* _WHAT NEEDS TO BE DONE_:
Using the text on "Breakfast in Bed" below, answer these questions:
1. What length does it give for the single?
2. Which singer recorded and popularized the song in the year it came out on Dusty in Memphis?
3. Who produced the three reggae versions in 1972?

* _EXERCISE TEXT_:
● ● ● ●
Single by Dusty Springfield

from the album Dusty in Memphis
- A-side: "Don't Forget About Me"
- B-side: "Breakfast in Bed"
- Released: 1969
- Genre: Soul
- Length: 2:57
- Label: Atlantic, Philips
- Songwriters: Eddie Hinton, Donnie Fritts

Dusty Springfield singles chronology
| "Don't Forget About Me" (1969) | "Breakfast in Bed" (1969) | "The Windmills of Your Mind" (1969) |

= Breakfast in Bed =

1969 single by Dusty Springfield

"Breakfast in Bed" is a soul–R&B song written by Muscle Shoals songwriters Eddie Hinton and Donnie Fritts for Dusty Springfield. It takes a knowing spin on the line "You Don't Have to Say You Love Me", the title of a song that had previously been a number one hit for her in the UK. After being released on her 1969 album Dusty in Memphis, it was recorded and popularized the same year by Baby Washington. Harry J produced three reggae versions in 1972, by Lorna Bennett, Scotty, and Bongo Herman.
● ● ● ●
* _DATASET CONTENT_:
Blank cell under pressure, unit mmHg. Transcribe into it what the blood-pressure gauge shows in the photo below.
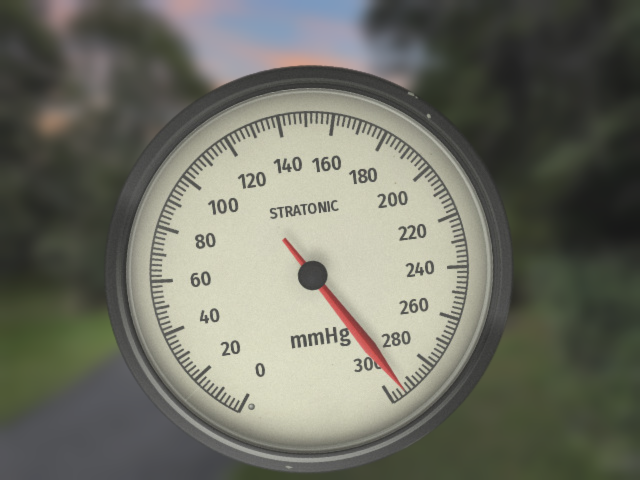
294 mmHg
● ● ● ●
* _TASK ANSWER_:
1. 2:57
2. Baby Washington
3. Harry J